A fat, short man in a child-size T-shirt waddled out the front of the convenience store of Happy Go Gas and headed straight at Remo. “Son, what the hell you think you’re doing?”
Remo looked around.
“That’s right, I’m talking to you, son,” the fat man bellowed. “What are you doin’?”
“Leaving.”
“Stealing’s more like it. Come in here and buy not a damn thing.”
“I used your phone.”
“I know. I was watching you.”
“That’s why I moved over. Didn’t want you watching me dial.”
“Uh-huh. I saw enough to know you didn’t even put in any dum money. I’m not running no free phone service, son.”
“You’re standing between me and my…thing that I’m driving.”
“That thing you’re driving is taking up fifty percent of my square footage, son. That means half my paying customers are being denied entry. I dropped one-point-three million dollars into this-here establishment. You think I can afford to let folks come in and rob me blind?”
“I notice the other half of your square footage is empty, too,” Remo pointed out. “What was it I stole exactly?”
“I think you best make some sort of a purchase before you be on your way,” the fat man said threateningly.
“I’m guessing the minimart doesn’t have rice or fresh fish?” Remo asked. The fat man looked at him as if he were insane. “That’s what I thought. Sorry, I gotta go.”
Remo started walking again. The fat man folded his arms defiantly and stepped between Remo and his vehicle—then found himself doing an energetic whirl, as light and graceful as the little girls doing the ice-skating twirlies on ESPN2. His arms flew out and the centrifugal force even lifted and stretched his belly away from his body. Then he collapsed and threw up.
“Hey, smart-ass,” the rug seller said. “You think you tough, huh?” The rug, flower and T-shirt sellers were closing in on Remo. A mechanic, from the Lube-U-Kwik garage was striding out to give them a hand, wielding a wrench.
The fat man wiped his mouth with his arm. “Work him over while I call the cops.”
“Yeesh,” Remo complained, and then began whistling while he worked. It was an old Disney tune about whistling while you worked.
The red-faced flower seller threw a punch, then found himself airborne. The smart-ass had him by the collar and moved him quick. Just then the mechanic brought his oily wrench down on the smart-ass’s head.
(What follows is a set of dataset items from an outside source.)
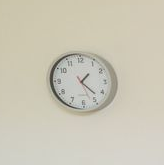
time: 1:22
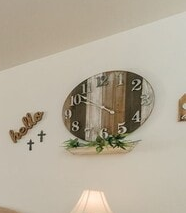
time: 5:51
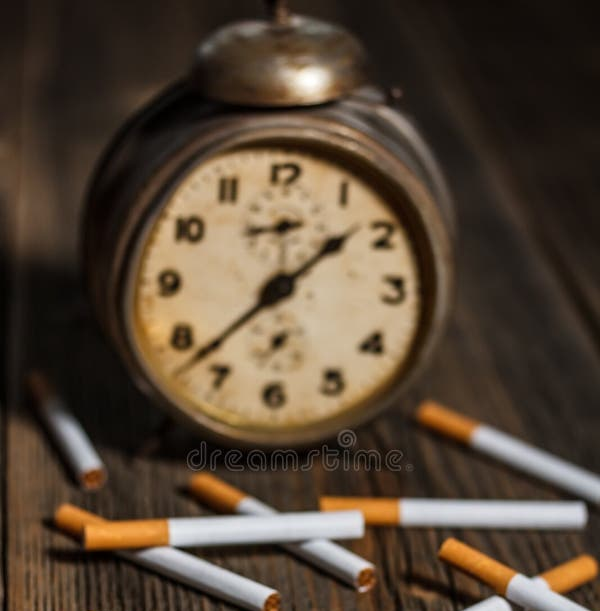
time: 1:37
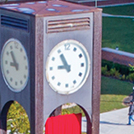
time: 8:54
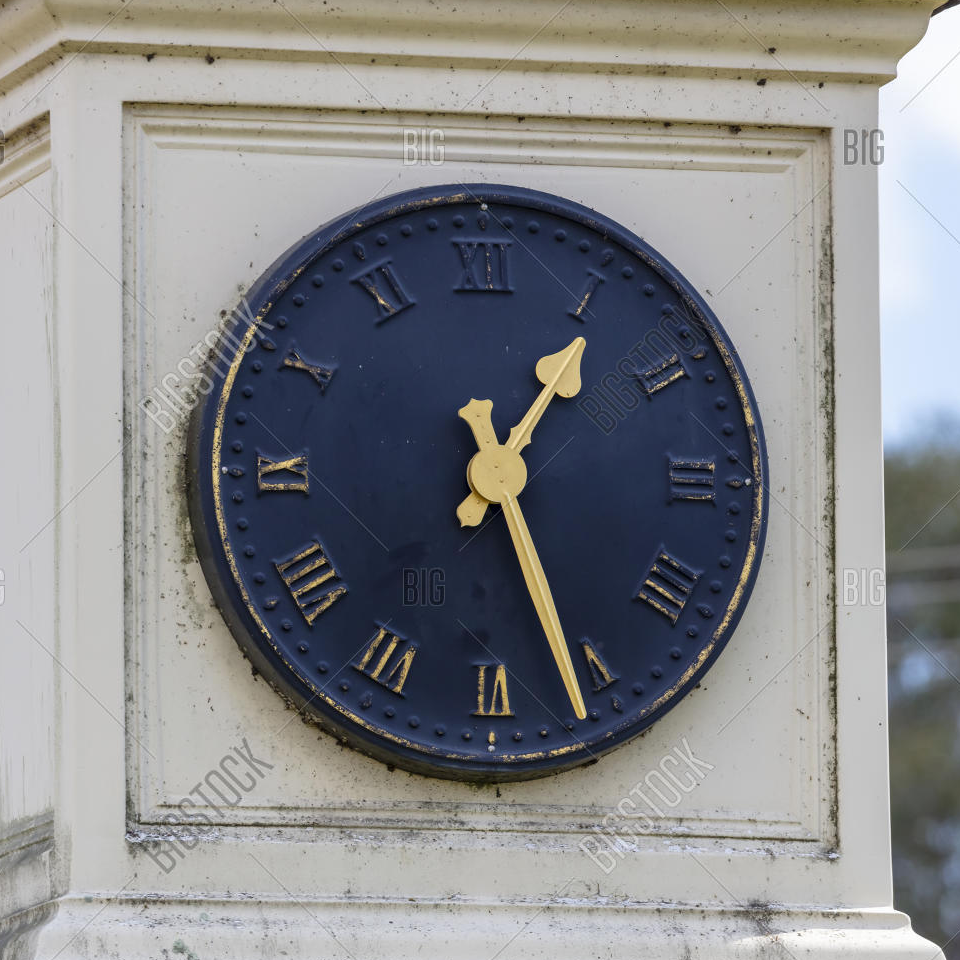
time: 1:26
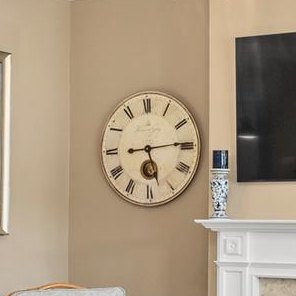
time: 5:14
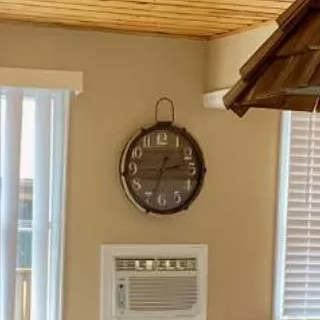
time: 2:33
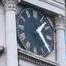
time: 1:24
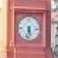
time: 5:32
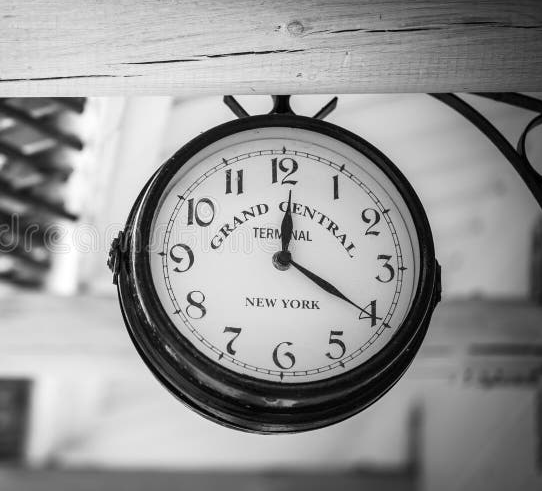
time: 12:20
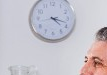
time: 4:17
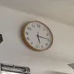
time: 5:14
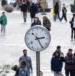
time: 2:25
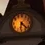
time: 6:22
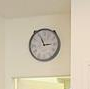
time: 2:56
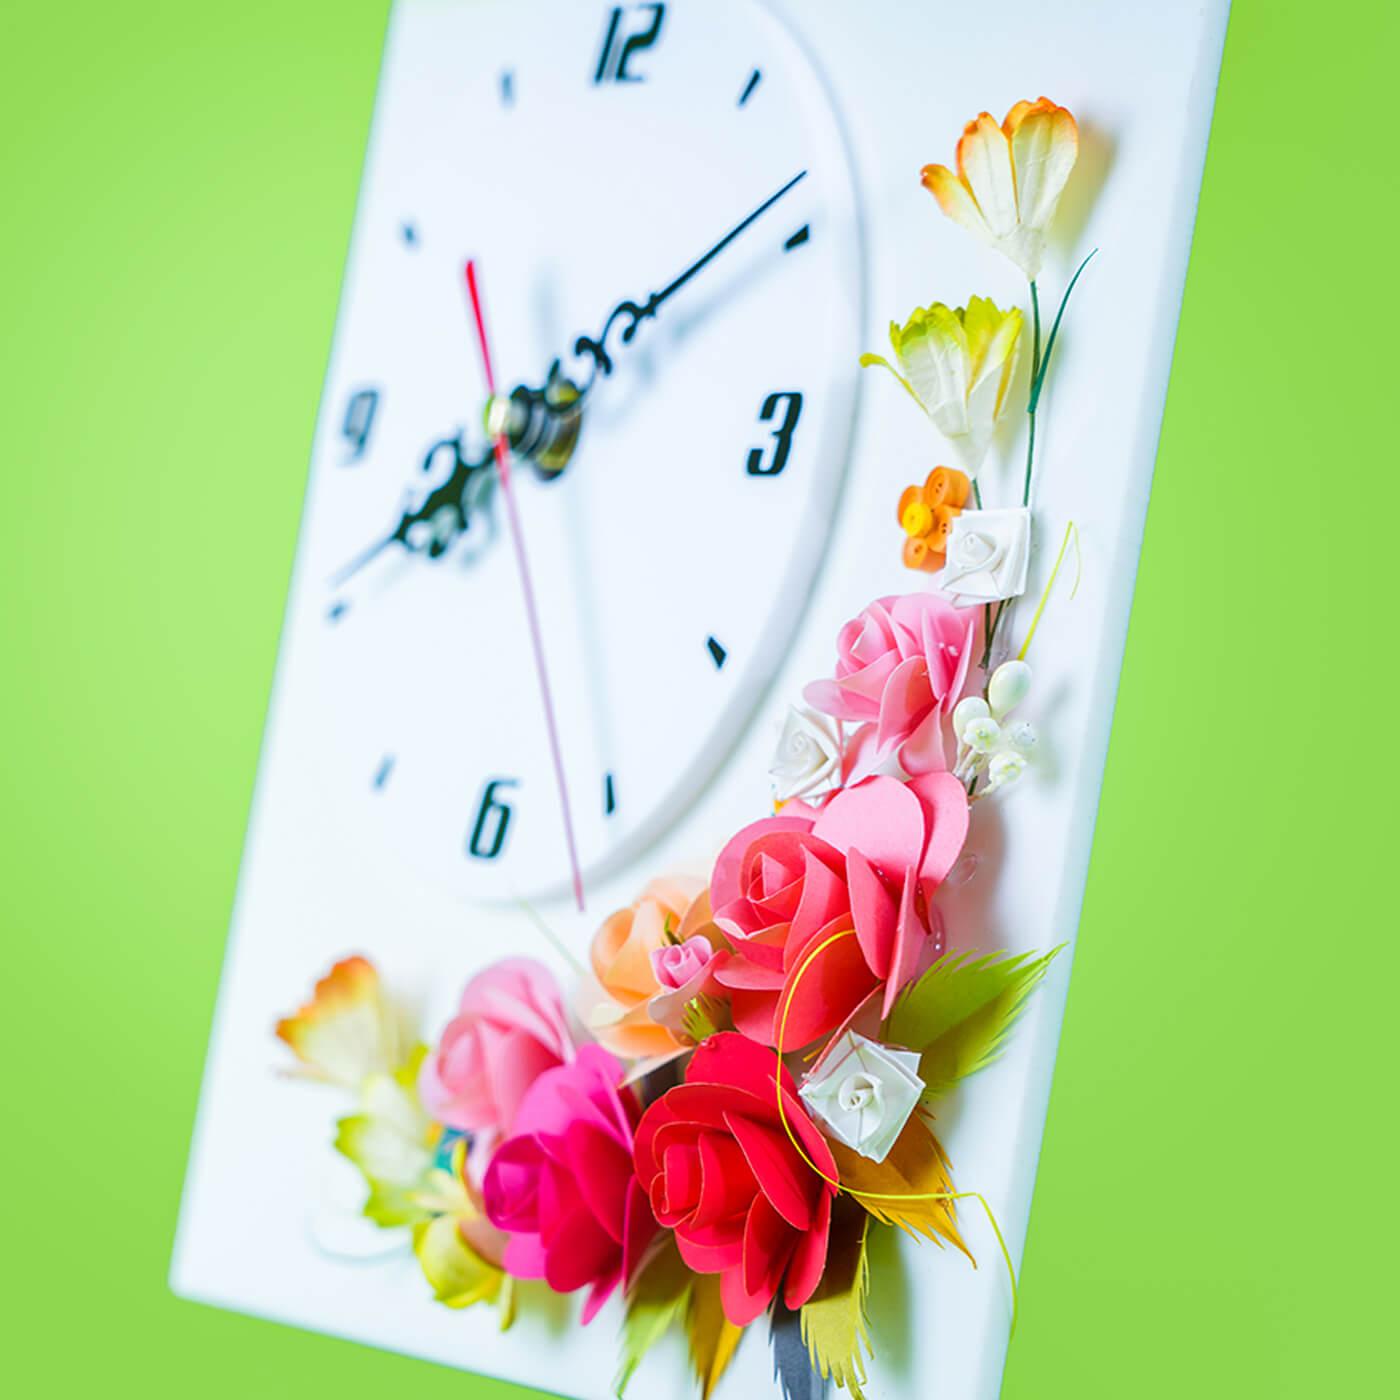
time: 8:09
The mechanic saw the switch happen faster than he could believe, and for sure too fast for him to react to. His wrench collapsed the flower seller’s head instead of the smart-ass’s, and then the wrench zipped out of his hands. The next thing the mechanic knew, the oily wrench handle was in his mouth and going down, down until the fat head lodged between his teeth. The mechanic gagged and clawed at the wrench.
The T-shirt seller found himself tied up. Had he lost consciousness? Because getting his hands knotted up in T-shirts had to have taken five, ten minutes, right? His ankles were bound up, and a second later the whistling man tied his ankles and hands together around the pole of the rug rack. The T-shirt seller dangled like dead game being carried home for dressing.